Puis, ils l’ont attrapé par les pieds et l’ont traîné sur les vingt marches en pierre de l'escalier de l’atelier. Les villageois racontent que les gens de l'ONU et du Croissant-Rouge se trouvaient à proximité, ont entendu la décharge et sont venus à la recherche de blessés ayant besoin de soins. Une discussion a eu lieu pour savoir qui devrait se charger de la victime. Les discussions se sont terminées avec le chargement de Bilal grièvement blessé dans une jeep par les soldats israéliens qui l’ont emmené à la sortie du village, où un hélicoptère de l’armée les attendait. Le garçon a été transporté vers une destination inconnue de sa famille. Cinq jours plus tard, il est revenu mort, enveloppé dans un tissu vert d’hôpital.

Un villageois a reconnu le capitaine Yahya, le chef de la colonne de l’armée, comme étant celui qui avait transporté Bilal depuis le centre d’autopsie d’ Abou Kabir, à l'extérieur de Tel Aviv, jusqu’à son dernier lieu repos. "Le capitaine Yahya est le pire de tous», a murmuré le villageois à mon oreille. Après que Yahya eut fait décharger le corps et changer le tissu vert contre un autre en coton léger, certains hommes de la famille de la victime ont été choisis par les soldats pour creuser la tombe et mélanger le ciment.

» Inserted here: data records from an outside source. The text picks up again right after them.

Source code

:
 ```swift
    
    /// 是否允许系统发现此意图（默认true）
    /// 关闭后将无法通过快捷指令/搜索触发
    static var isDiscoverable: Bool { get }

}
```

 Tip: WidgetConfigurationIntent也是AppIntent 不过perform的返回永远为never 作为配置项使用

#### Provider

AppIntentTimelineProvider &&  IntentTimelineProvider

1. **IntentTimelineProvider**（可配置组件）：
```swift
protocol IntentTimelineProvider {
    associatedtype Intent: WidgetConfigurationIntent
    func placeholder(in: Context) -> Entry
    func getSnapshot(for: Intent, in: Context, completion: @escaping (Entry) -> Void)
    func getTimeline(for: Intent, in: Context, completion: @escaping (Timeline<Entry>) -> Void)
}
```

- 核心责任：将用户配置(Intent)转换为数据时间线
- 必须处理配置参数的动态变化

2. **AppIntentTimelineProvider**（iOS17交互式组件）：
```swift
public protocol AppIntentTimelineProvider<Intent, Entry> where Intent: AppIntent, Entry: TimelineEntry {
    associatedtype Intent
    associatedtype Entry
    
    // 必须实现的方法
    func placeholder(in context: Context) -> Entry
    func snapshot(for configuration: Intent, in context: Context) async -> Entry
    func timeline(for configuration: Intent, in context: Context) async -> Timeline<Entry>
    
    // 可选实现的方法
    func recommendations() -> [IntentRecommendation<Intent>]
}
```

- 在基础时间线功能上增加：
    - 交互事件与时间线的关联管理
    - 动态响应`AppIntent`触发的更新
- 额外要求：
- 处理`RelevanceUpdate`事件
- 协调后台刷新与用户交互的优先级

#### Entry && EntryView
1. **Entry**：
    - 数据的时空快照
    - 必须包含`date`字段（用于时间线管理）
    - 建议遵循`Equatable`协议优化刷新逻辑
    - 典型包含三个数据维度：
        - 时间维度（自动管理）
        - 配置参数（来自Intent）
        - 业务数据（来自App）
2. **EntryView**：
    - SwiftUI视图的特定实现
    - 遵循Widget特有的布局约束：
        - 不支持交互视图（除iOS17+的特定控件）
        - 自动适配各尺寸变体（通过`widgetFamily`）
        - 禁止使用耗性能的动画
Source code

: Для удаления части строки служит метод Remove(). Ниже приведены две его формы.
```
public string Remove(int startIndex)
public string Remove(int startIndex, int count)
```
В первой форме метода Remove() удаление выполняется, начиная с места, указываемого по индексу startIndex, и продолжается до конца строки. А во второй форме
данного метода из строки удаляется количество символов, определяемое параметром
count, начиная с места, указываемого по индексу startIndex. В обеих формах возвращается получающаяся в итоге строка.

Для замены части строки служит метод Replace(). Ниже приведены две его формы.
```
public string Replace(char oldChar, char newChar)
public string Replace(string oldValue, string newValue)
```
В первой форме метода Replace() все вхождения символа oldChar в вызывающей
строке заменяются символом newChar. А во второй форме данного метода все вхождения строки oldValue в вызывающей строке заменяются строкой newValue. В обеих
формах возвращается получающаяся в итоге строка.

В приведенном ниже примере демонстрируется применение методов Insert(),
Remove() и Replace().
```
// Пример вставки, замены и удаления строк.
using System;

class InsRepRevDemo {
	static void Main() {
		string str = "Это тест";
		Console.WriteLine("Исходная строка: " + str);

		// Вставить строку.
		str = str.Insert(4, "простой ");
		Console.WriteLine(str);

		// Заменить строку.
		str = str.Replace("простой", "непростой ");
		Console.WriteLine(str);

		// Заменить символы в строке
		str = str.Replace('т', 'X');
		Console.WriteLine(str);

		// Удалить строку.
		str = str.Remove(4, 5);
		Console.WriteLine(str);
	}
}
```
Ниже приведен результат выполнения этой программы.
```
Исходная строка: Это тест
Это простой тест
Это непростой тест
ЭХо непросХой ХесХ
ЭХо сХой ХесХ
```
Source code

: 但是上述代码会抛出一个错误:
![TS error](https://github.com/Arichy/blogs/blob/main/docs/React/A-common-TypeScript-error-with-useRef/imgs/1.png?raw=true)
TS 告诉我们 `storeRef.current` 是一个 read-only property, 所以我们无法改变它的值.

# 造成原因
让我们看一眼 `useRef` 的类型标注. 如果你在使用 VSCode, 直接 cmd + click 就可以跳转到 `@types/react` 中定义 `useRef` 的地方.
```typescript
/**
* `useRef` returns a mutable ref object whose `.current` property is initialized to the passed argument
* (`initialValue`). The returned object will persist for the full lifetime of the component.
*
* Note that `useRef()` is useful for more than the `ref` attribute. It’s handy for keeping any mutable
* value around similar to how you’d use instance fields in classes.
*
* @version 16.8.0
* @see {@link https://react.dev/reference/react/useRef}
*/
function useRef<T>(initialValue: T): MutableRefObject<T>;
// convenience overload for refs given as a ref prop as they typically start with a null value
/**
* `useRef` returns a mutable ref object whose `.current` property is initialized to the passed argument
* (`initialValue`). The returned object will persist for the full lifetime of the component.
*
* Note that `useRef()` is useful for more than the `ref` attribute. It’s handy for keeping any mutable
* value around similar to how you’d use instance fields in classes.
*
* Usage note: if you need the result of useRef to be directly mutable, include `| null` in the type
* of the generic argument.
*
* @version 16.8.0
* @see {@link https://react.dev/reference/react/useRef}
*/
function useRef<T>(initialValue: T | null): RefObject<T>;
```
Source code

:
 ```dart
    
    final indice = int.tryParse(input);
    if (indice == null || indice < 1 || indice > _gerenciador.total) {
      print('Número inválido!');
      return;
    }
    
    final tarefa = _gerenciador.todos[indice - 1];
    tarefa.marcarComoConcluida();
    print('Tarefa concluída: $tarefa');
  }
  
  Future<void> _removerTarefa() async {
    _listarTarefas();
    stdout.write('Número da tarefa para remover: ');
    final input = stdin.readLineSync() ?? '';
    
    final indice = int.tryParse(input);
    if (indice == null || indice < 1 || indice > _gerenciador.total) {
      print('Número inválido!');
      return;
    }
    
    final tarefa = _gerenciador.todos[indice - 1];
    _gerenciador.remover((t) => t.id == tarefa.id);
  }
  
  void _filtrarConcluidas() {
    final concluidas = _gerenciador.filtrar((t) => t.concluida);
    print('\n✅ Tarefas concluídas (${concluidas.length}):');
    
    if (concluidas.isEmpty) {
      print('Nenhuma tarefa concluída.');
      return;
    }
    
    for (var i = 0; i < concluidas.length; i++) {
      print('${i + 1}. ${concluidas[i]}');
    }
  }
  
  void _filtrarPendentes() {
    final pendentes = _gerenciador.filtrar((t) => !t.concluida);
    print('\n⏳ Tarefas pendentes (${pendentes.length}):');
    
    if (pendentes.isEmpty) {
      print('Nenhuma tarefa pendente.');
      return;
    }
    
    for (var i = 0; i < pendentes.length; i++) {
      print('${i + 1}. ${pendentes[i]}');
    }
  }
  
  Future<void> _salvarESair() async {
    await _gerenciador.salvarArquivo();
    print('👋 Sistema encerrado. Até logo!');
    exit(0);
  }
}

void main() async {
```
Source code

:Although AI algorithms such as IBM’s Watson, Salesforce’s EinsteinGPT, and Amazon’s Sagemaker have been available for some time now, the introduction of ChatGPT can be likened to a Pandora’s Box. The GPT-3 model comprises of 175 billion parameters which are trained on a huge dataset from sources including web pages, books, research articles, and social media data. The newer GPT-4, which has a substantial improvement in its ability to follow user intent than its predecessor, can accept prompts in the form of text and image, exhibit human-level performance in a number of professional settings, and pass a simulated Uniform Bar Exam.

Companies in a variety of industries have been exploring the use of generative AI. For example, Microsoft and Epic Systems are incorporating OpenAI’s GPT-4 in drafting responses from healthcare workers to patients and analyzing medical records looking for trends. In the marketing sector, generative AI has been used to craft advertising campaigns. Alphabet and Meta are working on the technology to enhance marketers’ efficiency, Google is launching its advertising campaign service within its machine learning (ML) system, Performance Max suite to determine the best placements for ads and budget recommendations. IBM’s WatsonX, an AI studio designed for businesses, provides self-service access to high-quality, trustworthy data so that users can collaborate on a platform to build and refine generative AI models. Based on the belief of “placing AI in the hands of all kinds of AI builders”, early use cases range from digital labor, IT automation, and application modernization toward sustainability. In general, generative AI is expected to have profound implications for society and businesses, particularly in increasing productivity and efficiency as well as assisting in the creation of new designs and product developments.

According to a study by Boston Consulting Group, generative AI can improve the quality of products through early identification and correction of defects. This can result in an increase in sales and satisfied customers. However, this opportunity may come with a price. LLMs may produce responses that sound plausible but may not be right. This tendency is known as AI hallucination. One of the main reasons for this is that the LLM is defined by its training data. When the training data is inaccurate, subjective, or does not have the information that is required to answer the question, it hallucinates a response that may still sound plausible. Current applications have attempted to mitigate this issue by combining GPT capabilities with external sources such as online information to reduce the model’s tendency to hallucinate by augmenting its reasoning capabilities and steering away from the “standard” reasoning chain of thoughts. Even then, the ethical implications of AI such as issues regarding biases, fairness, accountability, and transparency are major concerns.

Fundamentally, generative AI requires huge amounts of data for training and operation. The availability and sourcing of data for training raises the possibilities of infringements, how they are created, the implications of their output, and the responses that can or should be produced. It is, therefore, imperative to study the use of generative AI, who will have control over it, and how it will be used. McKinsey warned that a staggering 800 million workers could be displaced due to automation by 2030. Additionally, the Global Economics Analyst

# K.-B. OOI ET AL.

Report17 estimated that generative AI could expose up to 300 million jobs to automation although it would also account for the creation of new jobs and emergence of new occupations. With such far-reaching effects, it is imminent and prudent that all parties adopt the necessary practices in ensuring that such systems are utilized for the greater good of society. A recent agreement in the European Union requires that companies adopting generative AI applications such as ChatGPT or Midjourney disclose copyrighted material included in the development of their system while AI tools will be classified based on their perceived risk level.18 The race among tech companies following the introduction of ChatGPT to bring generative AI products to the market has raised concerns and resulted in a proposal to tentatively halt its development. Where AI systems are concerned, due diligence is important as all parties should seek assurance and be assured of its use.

Malgré le bruit marqué des pelles, nous pouvions entendre les rires des soldats qui échangeaient quelques plaisanteries en attendant de rentrer chez eux. Quand Bilal a été mis en terre, sa poitrine a été découverte. Soudain, il est devenu clair pour les quelques personnes présentes à quel genre d'abus le garçon avait été exposé. Bilal n'était pas le premier jeune Palestinien à être enterré avec une incision du ventre jusqu'au menton et les spéculations allaient bon train sur le pourquoi de ces sutures.

Les familles en Cisjordanie et à Gaza étaient sûres de ce qui était arrivé à leurs fils : «Nos fils sont utilisés comme donneurs d'organes involontaires», m’a dit un proche de Khaled de Naplouse, de même que la mère de Raed de Jénine et les oncles de Mahmoud et Nafes dans la bande de Gaza, qui ont tous disparu pendant un certain nombre de jours avant de revenir de nuit, morts et autopsiés.

"Pourquoi sinon garder les corps pendant au moins cinq jours avant de nous laisser les enterrer? Qu'est-il arrivé aux corps pendant cette période? Pourquoi effectuent-ils une autopsie, contre notre volonté, lorsque la cause du décès est évidente? Pourquoi les corps sont-ils rendus de nuit? Pourquoi avec une escorte militaire? Pourquoi la zone est-elle bouclée pendant l'enterrement? Pourquoi l'électricité est-elle coupée?" L’oncle de Nafe était bouleversé, et il avait beaucoup de questions.

Les proches des Palestiniens morts n’avaient plus de doutes quant aux raisons de ces meurtres, mais le porte-parole de l'armée israélienne affirmait que les allégations de vol d'organes étaient des mensonges. Toutes les Palestiniens qui sont tués sont autopsiés, c’est la routine, dit-il.

Bilal Ahmed Ghanan a été l'un des 133 Palestiniens tués de différentes façons cette année-là. Selon les statistiques palestiniennes, les causes des décès ont été: tué dans la rue, une explosion, par des gaz lacrymogènes, délibérément écrasé, pendu en prison, tué à l'école, tué à la maison, etc.

Les 133 personnes tuées avaient entre 4 mois et 88 ans. Seule la moitié d'entre elles, 69 victimes, ont été autopsiées. L'autopsie « de routine » des Palestiniens tués - dont parlait le porte-parole de l'armée – ne reflète pas la réalité dans les territoires occupés. Les questions demeurent.

Nous savons qu'Israël a un grand besoin d'organes, qu’il existe un vaste commerce illégal d'organes, qui a lieu depuis de nombreuses années maintenant, que les autorités sont conscientes de cela et que les médecins à des postes de direction dans les grands hôpitaux y participent, ainsi que des fonctionnaires à différents niveaux.

Nous savons aussi que des jeunes hommes palestiniens ont disparu, qu’ils ont été ramenés au bout de cinq jours, de nuit, dans un secret absolu, recousus après avoir été ouverts du menton à l'abdomen, charcutés et recousus.

Il est temps d'apporter de la clarté sur ce commerce macabre, de faire la lumière sur ce qui se passe et ce qui s’est passé dans les territoires occupés par Israël depuis le début de l'Intifada.